His phone rang. He started to shut off the ringer when he saw, his heart leaping, that Fatima’s number was on the display. He had spoken the day before with Laurent. The French were fuming about the stunt pulled by Raymond’s men in Paris. Laurent had sent investigators to Spain. They believed Raymond had used a false identity to leave the European Union, perhaps via Morocco. Pescatore had asked to talk to Fatima, but Laurent had told him she was still too weak.

“Excuse me, I’m sorry,” Pescatore said to Isabel.

She nodded. He took the phone and went into the bedroom, which had two sliding panels rather than a normal door. He pulled shut a panel one-handed, got flustered, and retreated to a corner with the phone. Bad timing. But he couldn’t wait any longer. He sat on the bed and answered, keeping his voice low.

“Fatima?” he said.

“Valentín,” she said.
“Mon amour.
Where are you?”

Her words melted something inside him. Her voice sounded thick, dazed, even throatier than usual. She drifted between Spanish, French and English. She told him she was pumped full of painkillers.

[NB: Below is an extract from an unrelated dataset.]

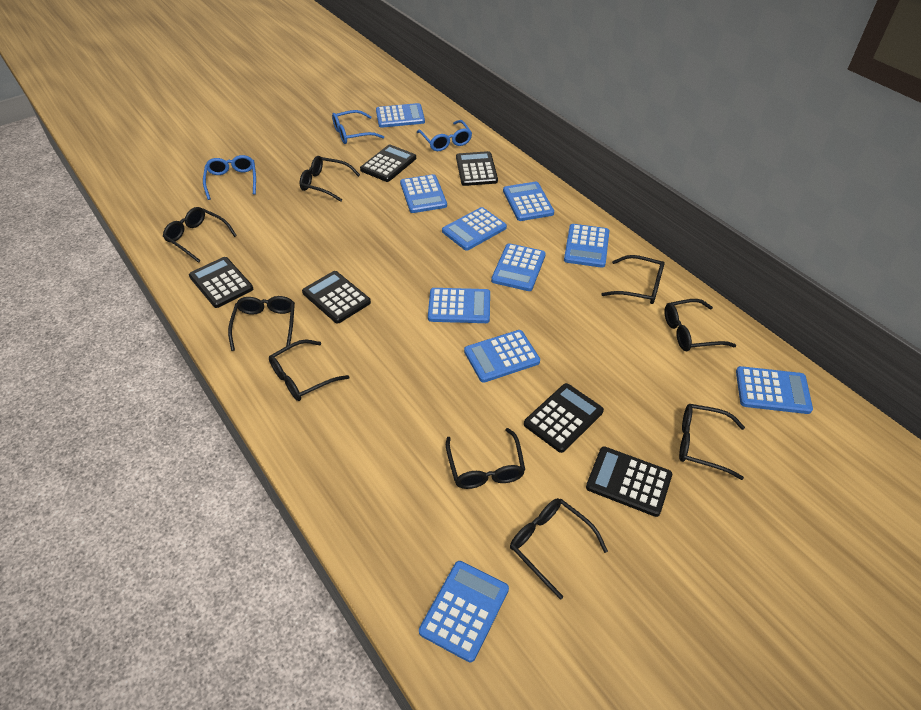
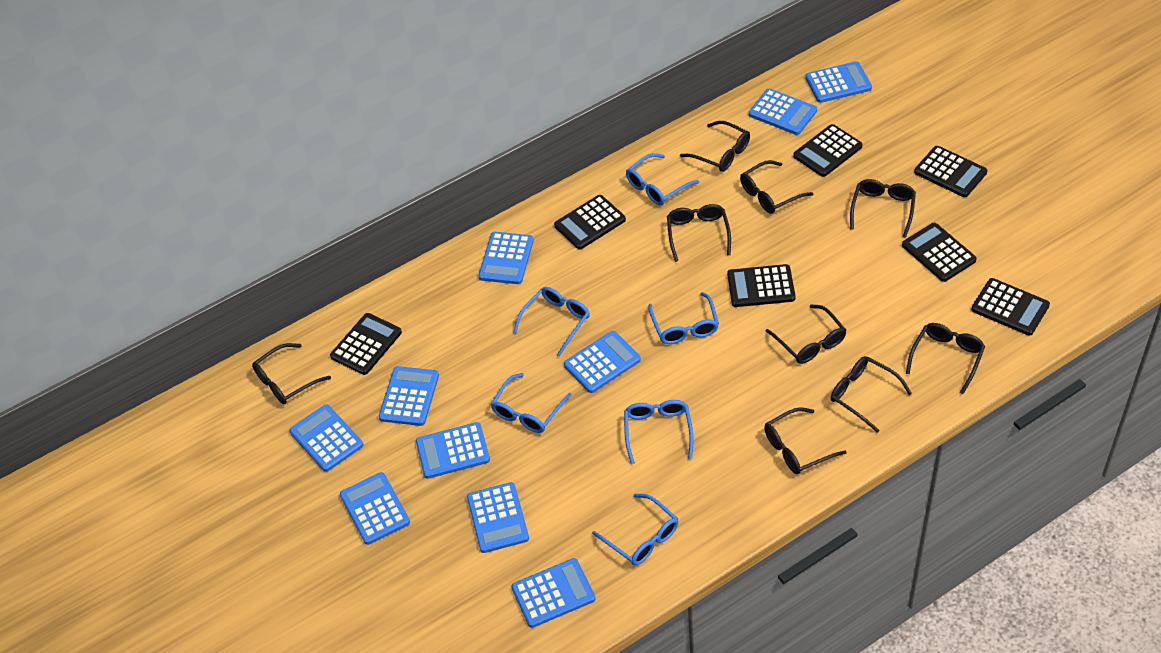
black calculator: [189,257,253,308] [302,271,371,324] [360,145,416,182] [456,151,498,186] [524,383,604,453] [586,446,672,517] = 6 -> [330,313,402,375] [554,195,626,250] [727,264,795,307] [793,124,863,177] [902,223,977,282] [914,146,987,197] [971,278,1050,336] = 7
blue glasses: [203,155,256,200] [332,110,384,144] [417,120,472,151] = 3 -> [491,373,571,433] [513,287,590,356] [592,494,678,566] [624,400,694,464] [626,153,699,205] [648,292,719,344] = 6

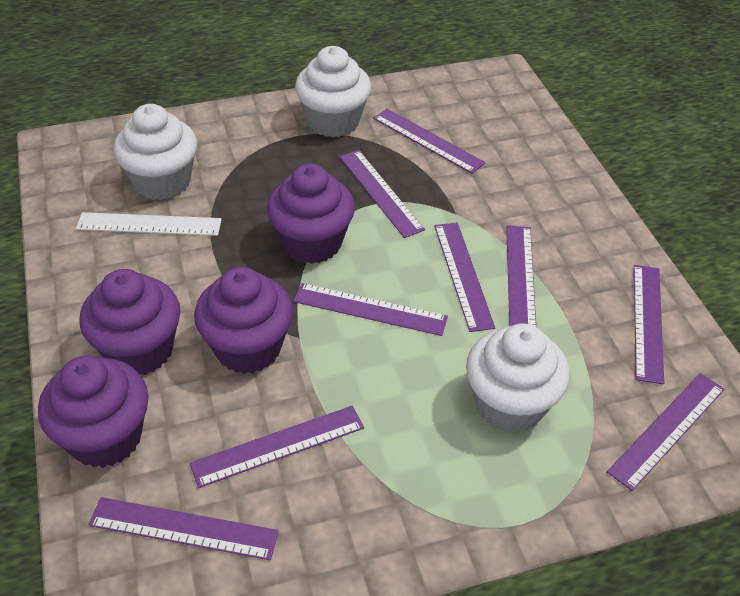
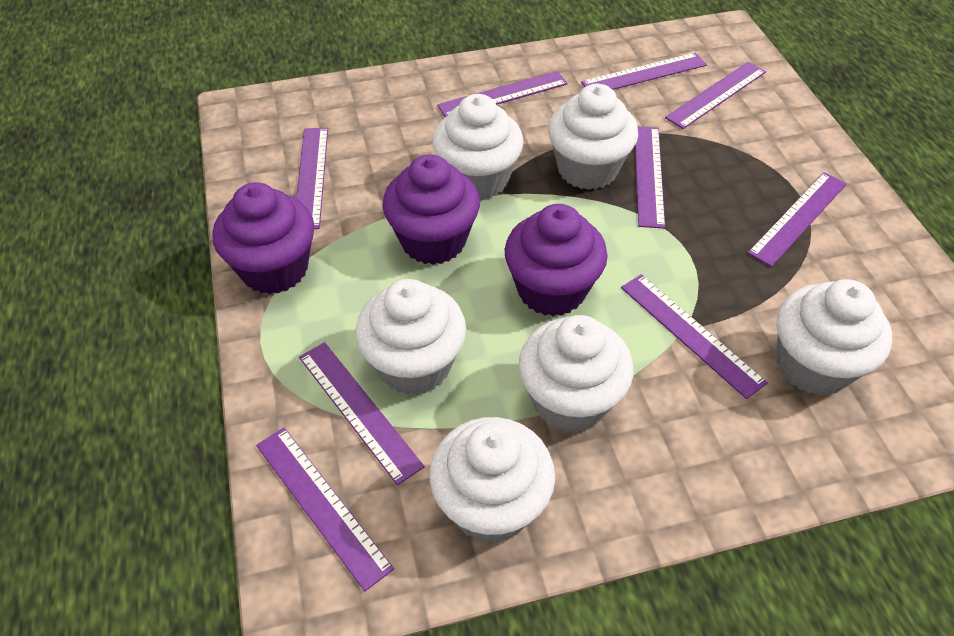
purple cupcake: [38,355,149,468] [80,269,181,375] [194,267,293,374] [267,164,355,264] = 4 -> [213,182,314,294] [382,154,480,265] [504,204,607,316] = 3
white cupcake: [113,104,197,200] [295,46,371,137] [466,323,570,433] = 3 -> [355,279,466,395] [430,417,555,543] [432,94,524,200] [519,315,633,433] [548,84,638,190] [777,279,892,396] = 6
white ruler: [76,212,222,236] = 1 -> none = 0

“That’s okay, beautiful,” he said softly. “I’m in Madrid. Worried sick. I’d be right there with you, but your boy Laurent kicked me out of France.”

“You Americans and your guns,” she said.

“I’m sorry I hid that from you.”

She said something unintelligible. He hunched forward to listen, covering his left ear.

“Fatima? You there?”

“Valentín,” she said, disoriented. “I had a bad dream.”

“You did?”

“I dreamed you were singing to me. In the jungle. A funny Italian song. It was raining. Then I woke up, in the dream. I saw it was Raymond singing. By my bed. Very bad dream.”